De entre las multiples, bellas e inteligentes descripciones que nos deja la dama inglesa, una de las que se lleva la palma es la referida al sistema de regadío. Asegura que no existe un espectáculo más fascinante y genuino en España que ver regar los campos, tradición que viene de la época de dominación musulmana. Recomienda al turista sensible observar este espectáculo en lugar de verse obligado a asistir a la inevitable corrida de toros: «Después de arar la tierra. Se cava y se le da forma de pequeños canales, caballones y surcos, hasta que toma un aspecto de tablero de ajedrez. En cada casilla del tablero, los caballones forman una estructura laberíntica?»

Para finalizar y aunque las doscientas sesenta páginas del libro dan para mucho más, citaremos la típica anécdota de los viajeros ingleses, en este caso de Marjorie y no sobre unos bandoleros románticos ya desaparecidos; ésta sobre el carácter, la religiosidad y los caminos españoles carentes de puentes contada a la inglesa por Cristóbal, «el peón de más antigüedad»: Un día se encontraba frente a un río transportando a un sacerdote en un carro con dos mulas. Se pusieron manos a la obra para intentar cruzar la corriente pero a mitad del curso el carro se enfangó y las mulas se pararon en seco y se negaron a continuar mientras la corriente amenazaba con llevarselo todo por delante.

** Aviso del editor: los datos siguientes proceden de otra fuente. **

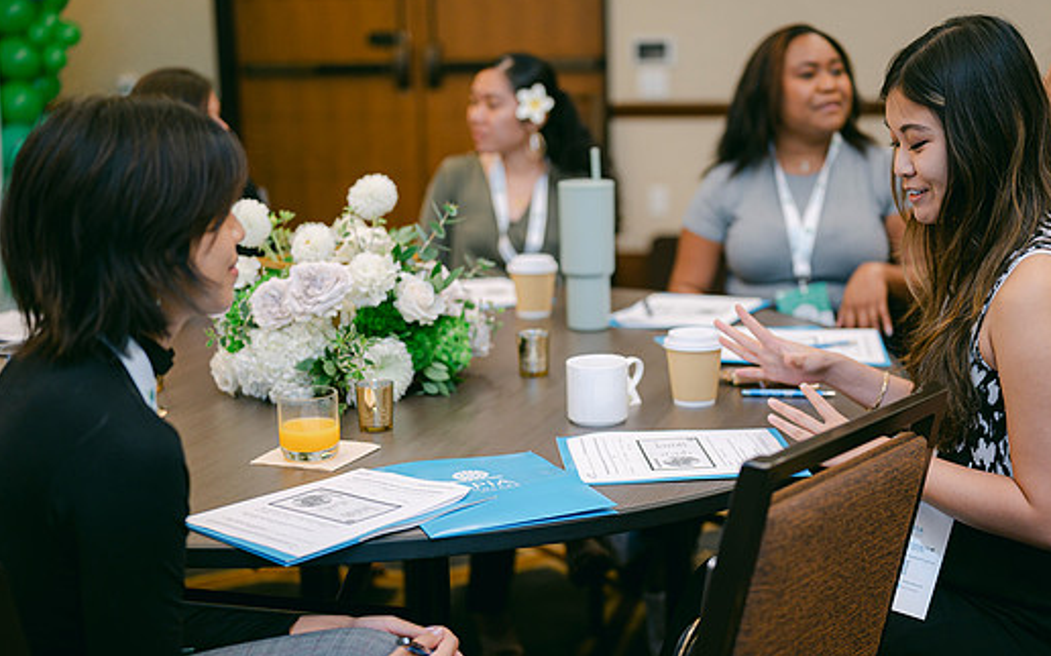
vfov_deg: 22.3
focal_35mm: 58
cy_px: 332
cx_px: 588
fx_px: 1661
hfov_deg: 35.1
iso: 500
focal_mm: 50
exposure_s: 1/125
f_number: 2
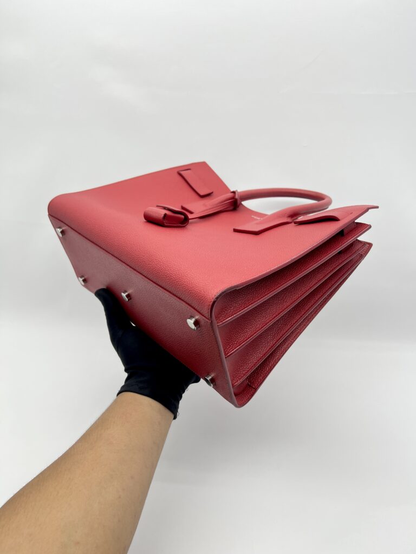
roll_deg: -0.5
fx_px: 417
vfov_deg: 67.3
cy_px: 277
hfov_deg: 53.1
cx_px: 208
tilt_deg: -25.0
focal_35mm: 26
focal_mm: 5.7
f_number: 1.5
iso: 32
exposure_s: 1/100
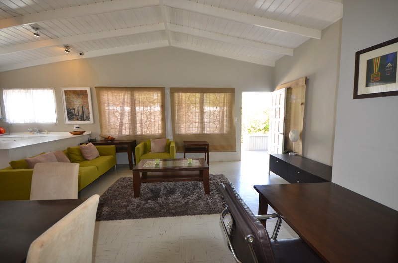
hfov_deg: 100.5
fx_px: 165
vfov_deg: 77.0
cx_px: 199
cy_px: 132
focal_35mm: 15
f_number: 4
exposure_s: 1/60
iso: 560
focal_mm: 10
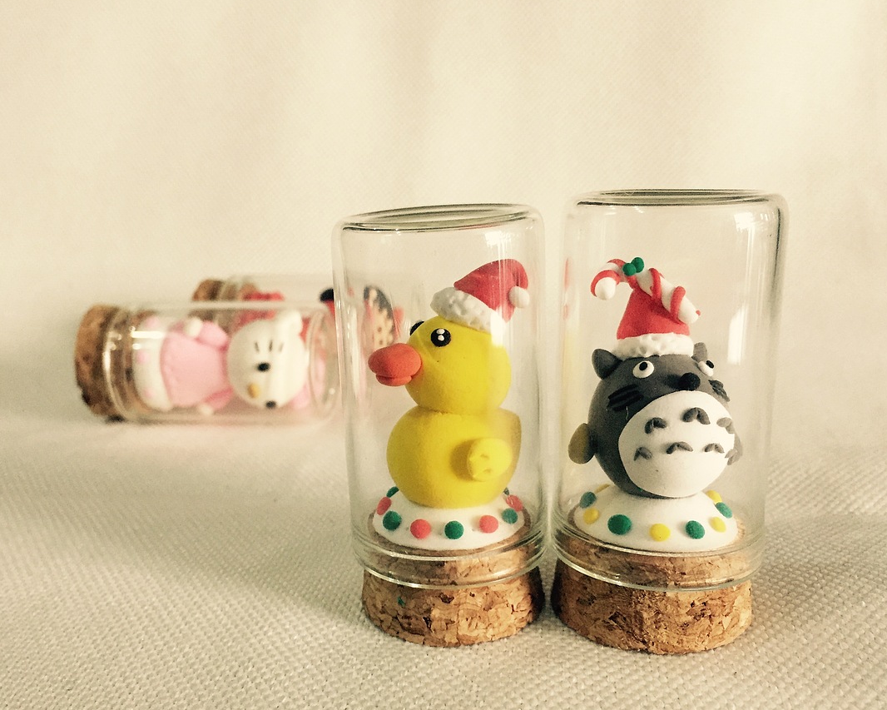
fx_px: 893
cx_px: 386
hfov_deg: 52.7
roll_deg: +1.6
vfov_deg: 43.3
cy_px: 394
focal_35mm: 34
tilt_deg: -18.4
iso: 250
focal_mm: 4.15
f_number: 2.2
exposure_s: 1/33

El cura se puso nervioso y el cochero comenzó una letanía de ¡Vamos, bonitas! ¡Vamos, corazones míos! y cosas similares; sin embargo, los piropos no hicieron ninguna mella en la testarudez mular y todo indicaba que la cosa iría a peor. Finalmente, el cochero le dijo al sacerdote que las mulas no le hacían mucho caso y que si le permitía tratarlas como él solía y que Dios le perdonara. Ante el semblante demudado del religioso, el cochero tomó el mando y cambió de actitud: «¡Que el demonio os lleve? cacho bestias», mientras soltaba una serie de blasfemias a cual más sonora. Al decir de Cristóbal, las mulas se pusieron en marcha enseguida y, al poco, se encontraban sanos y salvos al otro lado del río. El cochero, satisfecho por el deber cumplido y el cura, de rodillas pidiendo perdón al Altísimo. Las cosas de España, que diría Richard Ford o Marjorie Grice-Hutchinson.